For a long time, we’ve had no new hydro in Australia, but in the last few years we have seen some activity. New projects are being built, especially for pumped hydro, and existing assets are seeing upgrades.
For new builds, such as pumped hydro, there’s a high demand for labourers for such things as tunneling, underground works, heavy earthworks and concreting. Drillers and drivers are also in high demand. For existing asset upgrades, opportunities are more focused on the trade and technician roles across electrical, mechanical, civil, construction and metal, and include niche roles such as hydrographers.
The professional roles are heavily skewed towards engineering – mechanical, mechatronics, power systems, renewable energy systems, hydropower, geotechnical, electrical and civil.
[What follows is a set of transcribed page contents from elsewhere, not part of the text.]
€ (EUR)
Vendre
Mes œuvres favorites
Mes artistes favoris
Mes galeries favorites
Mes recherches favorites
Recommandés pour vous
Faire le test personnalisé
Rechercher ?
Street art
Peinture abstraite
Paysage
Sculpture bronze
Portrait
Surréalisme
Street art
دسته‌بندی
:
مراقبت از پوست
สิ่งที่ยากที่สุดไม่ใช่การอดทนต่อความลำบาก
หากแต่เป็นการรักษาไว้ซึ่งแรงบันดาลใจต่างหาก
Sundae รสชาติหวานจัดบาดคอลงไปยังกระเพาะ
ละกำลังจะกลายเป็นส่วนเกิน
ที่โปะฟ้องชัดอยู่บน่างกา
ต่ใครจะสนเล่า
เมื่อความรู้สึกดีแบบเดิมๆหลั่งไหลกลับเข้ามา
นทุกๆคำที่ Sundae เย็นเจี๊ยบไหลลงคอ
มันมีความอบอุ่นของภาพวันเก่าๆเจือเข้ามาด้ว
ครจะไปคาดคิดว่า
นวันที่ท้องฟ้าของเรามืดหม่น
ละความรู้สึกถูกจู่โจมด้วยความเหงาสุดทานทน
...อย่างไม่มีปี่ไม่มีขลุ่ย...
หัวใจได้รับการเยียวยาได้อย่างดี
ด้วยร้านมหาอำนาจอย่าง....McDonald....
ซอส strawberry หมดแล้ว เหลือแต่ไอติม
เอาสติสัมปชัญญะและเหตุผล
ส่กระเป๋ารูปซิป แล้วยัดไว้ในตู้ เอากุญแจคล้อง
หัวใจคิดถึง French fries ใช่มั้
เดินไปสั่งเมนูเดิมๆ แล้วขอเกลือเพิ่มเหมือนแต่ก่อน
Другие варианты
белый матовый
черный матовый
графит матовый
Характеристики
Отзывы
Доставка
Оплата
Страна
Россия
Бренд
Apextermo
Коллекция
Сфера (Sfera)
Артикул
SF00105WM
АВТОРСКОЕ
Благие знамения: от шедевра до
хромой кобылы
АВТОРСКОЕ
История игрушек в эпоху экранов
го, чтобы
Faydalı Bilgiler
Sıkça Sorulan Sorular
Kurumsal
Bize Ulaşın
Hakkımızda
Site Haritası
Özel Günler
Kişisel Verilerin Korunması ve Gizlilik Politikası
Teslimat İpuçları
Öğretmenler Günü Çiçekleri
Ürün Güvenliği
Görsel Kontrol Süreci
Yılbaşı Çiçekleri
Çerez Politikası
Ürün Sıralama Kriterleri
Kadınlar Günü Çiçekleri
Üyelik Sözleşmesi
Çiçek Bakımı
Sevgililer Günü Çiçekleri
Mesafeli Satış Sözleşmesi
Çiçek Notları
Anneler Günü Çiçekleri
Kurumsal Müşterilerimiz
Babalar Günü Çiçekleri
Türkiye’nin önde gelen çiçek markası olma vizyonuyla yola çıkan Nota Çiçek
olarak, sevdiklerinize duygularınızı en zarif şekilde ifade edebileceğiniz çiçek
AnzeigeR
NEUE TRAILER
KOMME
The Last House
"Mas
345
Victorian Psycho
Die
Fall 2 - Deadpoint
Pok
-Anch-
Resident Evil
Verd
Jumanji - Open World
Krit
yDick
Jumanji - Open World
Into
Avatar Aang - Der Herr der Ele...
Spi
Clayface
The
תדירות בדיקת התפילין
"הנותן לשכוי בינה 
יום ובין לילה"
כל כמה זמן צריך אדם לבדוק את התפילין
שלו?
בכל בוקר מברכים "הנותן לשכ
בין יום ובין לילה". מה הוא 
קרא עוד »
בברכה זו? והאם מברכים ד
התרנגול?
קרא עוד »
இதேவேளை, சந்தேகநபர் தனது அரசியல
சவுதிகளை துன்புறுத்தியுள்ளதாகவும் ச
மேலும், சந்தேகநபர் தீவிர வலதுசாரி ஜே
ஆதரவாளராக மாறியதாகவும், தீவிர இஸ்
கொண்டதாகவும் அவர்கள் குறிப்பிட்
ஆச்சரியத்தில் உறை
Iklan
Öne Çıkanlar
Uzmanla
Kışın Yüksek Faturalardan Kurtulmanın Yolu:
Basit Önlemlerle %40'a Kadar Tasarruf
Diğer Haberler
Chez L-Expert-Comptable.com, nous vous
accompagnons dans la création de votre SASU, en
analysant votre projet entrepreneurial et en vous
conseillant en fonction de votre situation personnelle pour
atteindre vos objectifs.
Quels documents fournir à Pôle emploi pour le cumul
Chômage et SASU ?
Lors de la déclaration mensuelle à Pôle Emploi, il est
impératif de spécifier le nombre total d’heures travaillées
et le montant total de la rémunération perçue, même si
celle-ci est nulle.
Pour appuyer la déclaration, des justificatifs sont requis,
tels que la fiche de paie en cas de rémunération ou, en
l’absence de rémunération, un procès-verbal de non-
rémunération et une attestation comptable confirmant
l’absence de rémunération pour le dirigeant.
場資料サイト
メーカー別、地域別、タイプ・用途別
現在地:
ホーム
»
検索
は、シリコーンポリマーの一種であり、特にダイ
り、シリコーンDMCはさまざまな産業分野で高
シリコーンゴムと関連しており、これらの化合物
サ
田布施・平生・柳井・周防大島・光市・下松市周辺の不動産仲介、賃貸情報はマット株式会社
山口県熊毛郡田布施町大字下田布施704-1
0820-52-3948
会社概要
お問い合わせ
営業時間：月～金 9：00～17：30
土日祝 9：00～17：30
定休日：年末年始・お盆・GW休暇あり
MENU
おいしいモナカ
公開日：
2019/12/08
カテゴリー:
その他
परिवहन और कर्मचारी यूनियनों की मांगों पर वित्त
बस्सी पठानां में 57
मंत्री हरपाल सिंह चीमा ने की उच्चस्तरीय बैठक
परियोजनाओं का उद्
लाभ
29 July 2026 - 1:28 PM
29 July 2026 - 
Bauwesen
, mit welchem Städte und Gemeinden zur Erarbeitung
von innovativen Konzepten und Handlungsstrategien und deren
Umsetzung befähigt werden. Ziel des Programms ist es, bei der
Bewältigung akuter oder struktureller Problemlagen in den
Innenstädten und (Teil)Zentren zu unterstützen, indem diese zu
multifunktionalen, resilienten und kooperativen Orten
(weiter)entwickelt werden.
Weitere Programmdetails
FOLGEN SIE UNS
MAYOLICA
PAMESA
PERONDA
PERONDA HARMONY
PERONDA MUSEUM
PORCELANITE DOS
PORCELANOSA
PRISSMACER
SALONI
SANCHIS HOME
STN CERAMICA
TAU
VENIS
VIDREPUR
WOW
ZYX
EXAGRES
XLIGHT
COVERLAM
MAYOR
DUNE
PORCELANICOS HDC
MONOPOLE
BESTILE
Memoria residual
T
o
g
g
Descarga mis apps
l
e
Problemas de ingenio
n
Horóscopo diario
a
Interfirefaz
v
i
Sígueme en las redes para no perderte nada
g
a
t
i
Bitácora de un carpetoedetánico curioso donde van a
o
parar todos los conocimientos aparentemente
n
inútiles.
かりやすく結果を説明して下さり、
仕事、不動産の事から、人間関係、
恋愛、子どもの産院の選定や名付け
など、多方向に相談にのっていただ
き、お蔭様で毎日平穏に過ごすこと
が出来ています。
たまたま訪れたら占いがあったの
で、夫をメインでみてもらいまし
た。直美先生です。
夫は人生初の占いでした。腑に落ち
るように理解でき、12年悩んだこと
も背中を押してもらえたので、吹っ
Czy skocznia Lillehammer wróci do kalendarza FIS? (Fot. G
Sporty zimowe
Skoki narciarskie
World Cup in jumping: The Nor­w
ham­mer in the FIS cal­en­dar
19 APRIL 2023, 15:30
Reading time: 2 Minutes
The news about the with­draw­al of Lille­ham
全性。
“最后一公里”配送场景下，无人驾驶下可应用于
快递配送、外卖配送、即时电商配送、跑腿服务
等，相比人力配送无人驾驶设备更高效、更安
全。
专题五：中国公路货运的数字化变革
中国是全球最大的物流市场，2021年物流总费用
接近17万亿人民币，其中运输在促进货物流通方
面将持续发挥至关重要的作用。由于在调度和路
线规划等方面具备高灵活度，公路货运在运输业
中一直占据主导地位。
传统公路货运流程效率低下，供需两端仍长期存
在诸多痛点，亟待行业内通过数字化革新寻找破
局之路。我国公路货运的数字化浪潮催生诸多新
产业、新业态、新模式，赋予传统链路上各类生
These are supported by surveyors and spatial analysts, geomatics, environmental scientists and other field staff that collect and analyse relevant contextual data. Construction managers are also needed to oversee any construction projects, such as tunneling.
There are also plenty of non-engineering roles in law, finance, logistics, people management, training and safety. For example, energy traders with finance, economic or mathematical knowledge that manage the commercial sales and wholesale trading operations and analysis are in high demand.
A key feature of a job in hydropower is that there are many regional opportunities, with most of Australia’s hydropower generation located in either Tasmania or the NSW Snowy Mountains. Both Hydro Tasmania and Snowy Hydro are large employers, but they are not the only employers in those regions. They also rely on local contractors to support their assets. Beyond those states, there are smaller hydro power plants in all other Australian states and pumped hydro projects operating or under construction in both NSW and Queensland.
The electrical, mechanical and civil skills required in the hydro sector are highly valued in other parts of the energy supply industry and some of the construction industry, particular heavy underground work. Workforces for industries such as oil and gas, mining and metals, rail, water, and environmental services are also likely to have skills that are easily transferable to hydropower.
It’s an exciting time to be part of the renewal of Australia’s hydropower industry.
Hydrologists, hydropower engineers, geologists and geotechnical or geomatics engineers are specialised roles that are critical to hydropower. Engineers with pumped hydro expertise are also thin on the ground. These types of roles call for expertise in geographical information systems, climate projections and modelling, hydrological modelling, and geomechanical survey data collection and analysis. A decade of on-the-job training and experience is needed to be effective in some of these senior roles.